L’évaluation de l’orthophoniste se fait au sein d’un bilan global en partenariat avec des psychologues, des psychomotriciens et des psychiatres, ce qui permet de mieux appréhender les patients et d’apporter de meilleures réponses aux parents.

Vous ne faites pas que de l’évaluation ?

L’évaluation constitue une partie de notre activité et nous permet à travers une batterie de tests portant sur la phonologie, le lexique, la syntaxe aussi bien à l’oral qu’à l’écrit, de renseigner le médecin qui pourra à sa consultation orienter le patient. Nous intervenons également auprès d’enfants hospitalisés de jour ou à temps plein que nous prenons en rééducation plusieurs fois par semaine.

Notre structure d’une capacité de 80 lits accueille des enfants ou adolescents présentant des pathologies lourdes (troubles envahissants du développement, dysphasie et dysharmonie cognitive) qui nécessitent des soins spécifiques et une scolarité adaptée. Le service dispose d’ailleurs d’une école dédiée de l’Education Nationale avec des enseignants spécialisés et une directrice.

Comme nous sommes Centre Référent Langage et Centre Référent Autisme, nous apportons notre expertise pour les orientations et les prises en charge d’enfants de toute l’Ile de France.

### ACTION DEMANDÉE 1:
Combien de lits compte la structure décrite dans le texte retenu ?
### ACTION DEMANDÉE 2:
Quelles pathologies lourdes présentées par les enfants ou adolescents accueillis le texte retenu mentionne-t-il ? Citez-les toutes.
### ACTION DEMANDÉE 3:
Recopiez à l'identique le passage du texte retenu allant de « L’évaluation de l’orthophoniste » à « fois par semaine. ».
Les données qui suivent proviennent d'une autre source que le texte.

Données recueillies
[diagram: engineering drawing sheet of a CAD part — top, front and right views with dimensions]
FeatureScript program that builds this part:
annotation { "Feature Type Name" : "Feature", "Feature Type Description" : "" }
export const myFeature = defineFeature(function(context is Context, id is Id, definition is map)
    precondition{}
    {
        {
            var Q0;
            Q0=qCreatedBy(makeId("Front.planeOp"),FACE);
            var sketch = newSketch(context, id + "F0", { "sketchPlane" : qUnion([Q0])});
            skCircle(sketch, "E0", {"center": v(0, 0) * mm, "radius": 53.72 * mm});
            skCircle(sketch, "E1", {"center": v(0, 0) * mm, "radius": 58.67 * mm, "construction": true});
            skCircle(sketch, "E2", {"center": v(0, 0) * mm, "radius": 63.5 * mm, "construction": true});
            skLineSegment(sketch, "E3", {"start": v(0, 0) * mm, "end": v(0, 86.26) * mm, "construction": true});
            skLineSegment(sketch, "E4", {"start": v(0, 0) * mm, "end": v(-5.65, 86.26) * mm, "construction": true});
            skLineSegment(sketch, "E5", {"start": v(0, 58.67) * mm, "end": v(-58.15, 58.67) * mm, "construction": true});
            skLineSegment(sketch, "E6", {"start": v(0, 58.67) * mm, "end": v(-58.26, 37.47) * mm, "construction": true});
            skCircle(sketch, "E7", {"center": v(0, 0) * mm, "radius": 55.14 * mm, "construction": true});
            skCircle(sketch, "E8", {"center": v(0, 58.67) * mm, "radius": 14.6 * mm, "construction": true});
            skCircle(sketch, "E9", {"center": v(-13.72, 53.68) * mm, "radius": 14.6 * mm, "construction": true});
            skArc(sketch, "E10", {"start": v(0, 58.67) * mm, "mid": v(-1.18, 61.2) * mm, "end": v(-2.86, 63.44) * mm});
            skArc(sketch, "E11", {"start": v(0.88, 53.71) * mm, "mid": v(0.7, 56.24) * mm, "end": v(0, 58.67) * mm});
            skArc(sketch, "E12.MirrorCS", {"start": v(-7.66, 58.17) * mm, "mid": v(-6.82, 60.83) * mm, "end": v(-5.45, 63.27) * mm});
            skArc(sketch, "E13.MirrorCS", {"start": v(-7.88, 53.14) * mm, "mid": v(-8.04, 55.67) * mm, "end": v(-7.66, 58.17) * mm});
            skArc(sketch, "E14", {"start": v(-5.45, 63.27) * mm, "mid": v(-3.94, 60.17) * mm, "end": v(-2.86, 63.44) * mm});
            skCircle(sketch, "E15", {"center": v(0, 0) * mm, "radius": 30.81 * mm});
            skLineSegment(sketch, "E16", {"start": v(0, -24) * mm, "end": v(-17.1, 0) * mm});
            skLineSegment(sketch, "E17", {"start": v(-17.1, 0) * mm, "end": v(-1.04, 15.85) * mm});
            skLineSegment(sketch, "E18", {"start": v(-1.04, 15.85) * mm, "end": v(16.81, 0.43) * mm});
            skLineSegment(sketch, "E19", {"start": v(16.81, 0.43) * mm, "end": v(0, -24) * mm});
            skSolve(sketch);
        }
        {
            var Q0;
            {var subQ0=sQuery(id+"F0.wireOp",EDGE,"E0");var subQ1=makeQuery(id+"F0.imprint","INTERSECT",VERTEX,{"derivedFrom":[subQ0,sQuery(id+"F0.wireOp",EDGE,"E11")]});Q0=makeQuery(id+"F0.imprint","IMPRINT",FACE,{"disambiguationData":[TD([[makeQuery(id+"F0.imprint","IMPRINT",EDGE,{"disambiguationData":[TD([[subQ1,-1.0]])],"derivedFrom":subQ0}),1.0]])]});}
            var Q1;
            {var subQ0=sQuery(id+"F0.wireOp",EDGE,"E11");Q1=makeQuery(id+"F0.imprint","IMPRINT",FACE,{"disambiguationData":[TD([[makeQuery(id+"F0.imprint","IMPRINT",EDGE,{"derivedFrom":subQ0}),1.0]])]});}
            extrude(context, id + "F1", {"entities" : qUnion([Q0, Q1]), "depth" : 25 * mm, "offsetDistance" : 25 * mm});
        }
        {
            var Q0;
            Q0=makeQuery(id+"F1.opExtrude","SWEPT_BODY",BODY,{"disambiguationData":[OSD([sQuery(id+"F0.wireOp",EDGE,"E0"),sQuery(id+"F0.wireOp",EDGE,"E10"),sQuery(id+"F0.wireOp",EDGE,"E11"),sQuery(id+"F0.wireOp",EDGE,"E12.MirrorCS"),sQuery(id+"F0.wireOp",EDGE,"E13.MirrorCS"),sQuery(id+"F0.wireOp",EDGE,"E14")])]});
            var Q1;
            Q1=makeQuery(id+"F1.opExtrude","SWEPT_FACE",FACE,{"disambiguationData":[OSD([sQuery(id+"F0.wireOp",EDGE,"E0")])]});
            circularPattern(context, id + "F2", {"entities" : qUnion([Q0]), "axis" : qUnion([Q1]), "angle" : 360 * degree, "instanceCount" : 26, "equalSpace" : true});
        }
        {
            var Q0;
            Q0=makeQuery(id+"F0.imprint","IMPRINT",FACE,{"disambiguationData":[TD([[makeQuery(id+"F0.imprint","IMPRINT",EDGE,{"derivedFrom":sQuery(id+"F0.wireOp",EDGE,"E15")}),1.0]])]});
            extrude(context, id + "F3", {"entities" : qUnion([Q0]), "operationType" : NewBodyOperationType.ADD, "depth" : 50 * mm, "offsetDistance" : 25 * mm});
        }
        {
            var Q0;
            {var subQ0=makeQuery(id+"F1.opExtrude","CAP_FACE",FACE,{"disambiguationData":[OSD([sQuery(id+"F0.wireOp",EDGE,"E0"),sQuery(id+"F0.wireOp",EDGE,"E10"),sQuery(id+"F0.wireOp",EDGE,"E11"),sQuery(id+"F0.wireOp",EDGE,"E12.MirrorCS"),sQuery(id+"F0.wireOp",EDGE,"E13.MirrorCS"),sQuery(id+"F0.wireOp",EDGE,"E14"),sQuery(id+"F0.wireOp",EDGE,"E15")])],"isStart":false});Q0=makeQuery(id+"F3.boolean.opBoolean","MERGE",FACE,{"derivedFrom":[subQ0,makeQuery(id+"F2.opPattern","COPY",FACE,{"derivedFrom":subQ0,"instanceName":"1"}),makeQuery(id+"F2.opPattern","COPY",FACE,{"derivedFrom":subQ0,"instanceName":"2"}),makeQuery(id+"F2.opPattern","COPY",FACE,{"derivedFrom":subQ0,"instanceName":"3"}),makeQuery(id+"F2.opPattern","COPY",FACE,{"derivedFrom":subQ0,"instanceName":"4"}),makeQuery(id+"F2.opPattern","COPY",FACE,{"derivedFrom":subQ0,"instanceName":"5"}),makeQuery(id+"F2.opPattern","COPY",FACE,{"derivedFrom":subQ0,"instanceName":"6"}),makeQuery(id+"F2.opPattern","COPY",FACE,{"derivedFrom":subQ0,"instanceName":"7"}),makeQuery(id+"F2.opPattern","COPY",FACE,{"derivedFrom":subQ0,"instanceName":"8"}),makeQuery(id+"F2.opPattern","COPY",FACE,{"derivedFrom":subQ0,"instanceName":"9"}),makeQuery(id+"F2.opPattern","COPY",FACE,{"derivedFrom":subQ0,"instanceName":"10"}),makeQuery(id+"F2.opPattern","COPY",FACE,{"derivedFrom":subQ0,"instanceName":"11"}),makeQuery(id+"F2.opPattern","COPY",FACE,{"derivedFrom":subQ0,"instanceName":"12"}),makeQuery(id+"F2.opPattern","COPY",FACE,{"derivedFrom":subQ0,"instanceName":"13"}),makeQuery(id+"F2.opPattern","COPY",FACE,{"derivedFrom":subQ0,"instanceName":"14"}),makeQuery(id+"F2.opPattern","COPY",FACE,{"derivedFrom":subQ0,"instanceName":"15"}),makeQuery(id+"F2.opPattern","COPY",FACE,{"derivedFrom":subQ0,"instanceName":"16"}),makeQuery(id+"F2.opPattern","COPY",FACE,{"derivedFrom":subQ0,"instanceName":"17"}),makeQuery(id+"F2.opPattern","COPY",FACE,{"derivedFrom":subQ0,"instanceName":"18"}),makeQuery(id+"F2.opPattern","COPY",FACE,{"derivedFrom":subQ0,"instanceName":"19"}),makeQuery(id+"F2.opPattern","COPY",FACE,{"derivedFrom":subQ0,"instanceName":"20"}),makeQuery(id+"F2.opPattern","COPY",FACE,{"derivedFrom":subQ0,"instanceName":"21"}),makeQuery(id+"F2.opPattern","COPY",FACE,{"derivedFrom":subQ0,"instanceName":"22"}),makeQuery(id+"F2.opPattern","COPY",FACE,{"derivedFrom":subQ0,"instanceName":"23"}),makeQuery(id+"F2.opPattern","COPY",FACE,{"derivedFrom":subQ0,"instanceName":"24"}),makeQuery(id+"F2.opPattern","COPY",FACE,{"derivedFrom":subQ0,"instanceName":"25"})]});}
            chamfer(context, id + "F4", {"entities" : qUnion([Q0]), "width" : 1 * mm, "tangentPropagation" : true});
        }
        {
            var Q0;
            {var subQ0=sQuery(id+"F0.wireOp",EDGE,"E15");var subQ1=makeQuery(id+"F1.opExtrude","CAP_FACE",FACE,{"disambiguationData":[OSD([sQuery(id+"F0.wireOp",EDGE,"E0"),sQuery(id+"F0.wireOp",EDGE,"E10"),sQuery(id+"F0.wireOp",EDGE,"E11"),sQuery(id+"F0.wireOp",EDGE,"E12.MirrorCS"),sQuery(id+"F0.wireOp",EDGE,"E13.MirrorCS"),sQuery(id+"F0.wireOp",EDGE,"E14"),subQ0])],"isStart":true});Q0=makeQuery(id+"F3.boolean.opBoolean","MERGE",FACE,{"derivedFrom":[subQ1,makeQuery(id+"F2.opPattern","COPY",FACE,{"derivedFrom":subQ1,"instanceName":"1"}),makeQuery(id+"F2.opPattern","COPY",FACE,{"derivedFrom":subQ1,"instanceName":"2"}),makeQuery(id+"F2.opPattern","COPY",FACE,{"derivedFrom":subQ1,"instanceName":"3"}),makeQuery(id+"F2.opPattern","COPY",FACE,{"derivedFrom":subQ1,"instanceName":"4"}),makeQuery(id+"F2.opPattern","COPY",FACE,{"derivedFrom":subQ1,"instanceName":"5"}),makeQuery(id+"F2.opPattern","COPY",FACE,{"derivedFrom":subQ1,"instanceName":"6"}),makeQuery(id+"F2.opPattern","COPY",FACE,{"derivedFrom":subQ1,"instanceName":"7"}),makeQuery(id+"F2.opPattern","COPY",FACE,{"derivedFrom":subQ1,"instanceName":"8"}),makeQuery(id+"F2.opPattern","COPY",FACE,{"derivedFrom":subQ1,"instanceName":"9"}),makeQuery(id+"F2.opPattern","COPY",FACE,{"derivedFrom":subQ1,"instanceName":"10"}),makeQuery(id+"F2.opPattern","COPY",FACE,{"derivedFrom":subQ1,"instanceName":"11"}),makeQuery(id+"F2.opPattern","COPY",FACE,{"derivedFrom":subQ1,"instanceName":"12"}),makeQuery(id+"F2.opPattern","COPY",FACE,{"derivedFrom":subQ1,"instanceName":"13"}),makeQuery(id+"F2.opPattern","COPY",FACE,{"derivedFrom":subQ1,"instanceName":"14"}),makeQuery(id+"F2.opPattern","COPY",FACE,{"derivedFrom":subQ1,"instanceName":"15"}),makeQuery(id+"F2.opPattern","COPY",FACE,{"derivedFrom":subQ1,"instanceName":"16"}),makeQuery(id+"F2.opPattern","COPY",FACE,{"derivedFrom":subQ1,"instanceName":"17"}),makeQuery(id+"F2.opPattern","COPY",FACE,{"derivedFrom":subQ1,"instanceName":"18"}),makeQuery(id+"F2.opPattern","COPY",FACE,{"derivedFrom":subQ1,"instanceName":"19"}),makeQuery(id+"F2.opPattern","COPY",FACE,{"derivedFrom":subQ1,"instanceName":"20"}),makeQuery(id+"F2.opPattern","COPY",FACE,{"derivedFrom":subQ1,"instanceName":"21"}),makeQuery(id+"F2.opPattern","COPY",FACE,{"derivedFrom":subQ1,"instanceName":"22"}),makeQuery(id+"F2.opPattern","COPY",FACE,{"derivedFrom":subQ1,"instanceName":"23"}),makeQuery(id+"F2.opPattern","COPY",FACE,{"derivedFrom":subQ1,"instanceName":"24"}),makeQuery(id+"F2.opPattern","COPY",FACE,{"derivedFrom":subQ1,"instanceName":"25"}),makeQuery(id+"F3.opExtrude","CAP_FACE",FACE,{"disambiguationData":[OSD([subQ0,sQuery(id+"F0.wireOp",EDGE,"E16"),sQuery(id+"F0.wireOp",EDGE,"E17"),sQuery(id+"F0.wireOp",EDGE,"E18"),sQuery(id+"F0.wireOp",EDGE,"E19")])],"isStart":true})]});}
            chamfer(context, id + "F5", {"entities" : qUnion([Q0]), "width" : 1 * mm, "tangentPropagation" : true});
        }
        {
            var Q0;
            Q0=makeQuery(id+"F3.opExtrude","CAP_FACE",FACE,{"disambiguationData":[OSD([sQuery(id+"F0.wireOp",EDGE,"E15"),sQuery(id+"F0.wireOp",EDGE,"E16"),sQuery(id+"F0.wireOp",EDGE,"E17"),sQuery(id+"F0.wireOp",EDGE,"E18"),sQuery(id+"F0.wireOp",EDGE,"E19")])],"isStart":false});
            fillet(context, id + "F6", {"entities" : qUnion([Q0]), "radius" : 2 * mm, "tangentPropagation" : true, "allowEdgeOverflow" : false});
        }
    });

### SOLUTION DÉTAILLÉE 1:
80 lits.

### SOLUTION DÉTAILLÉE 2:
- troubles envahissants du développement
- dysphasie
- dysharmonie cognitive

### SOLUTION DÉTAILLÉE 3:
L’évaluation de l’orthophoniste se fait au sein d’un bilan global en partenariat avec des psychologues, des psychomotriciens et des psychiatres, ce qui permet de mieux appréhender les patients et d’apporter de meilleures réponses aux parents.

Vous ne faites pas que de l’évaluation ?

L’évaluation constitue une partie de notre activité et nous permet à travers une batterie de tests portant sur la phonologie, le lexique, la syntaxe aussi bien à l’oral qu’à l’écrit, de renseigner le médecin qui pourra à sa consultation orienter le patient. Nous intervenons également auprès d’enfants hospitalisés de jour ou à temps plein que nous prenons en rééducation plusieurs fois par semaine.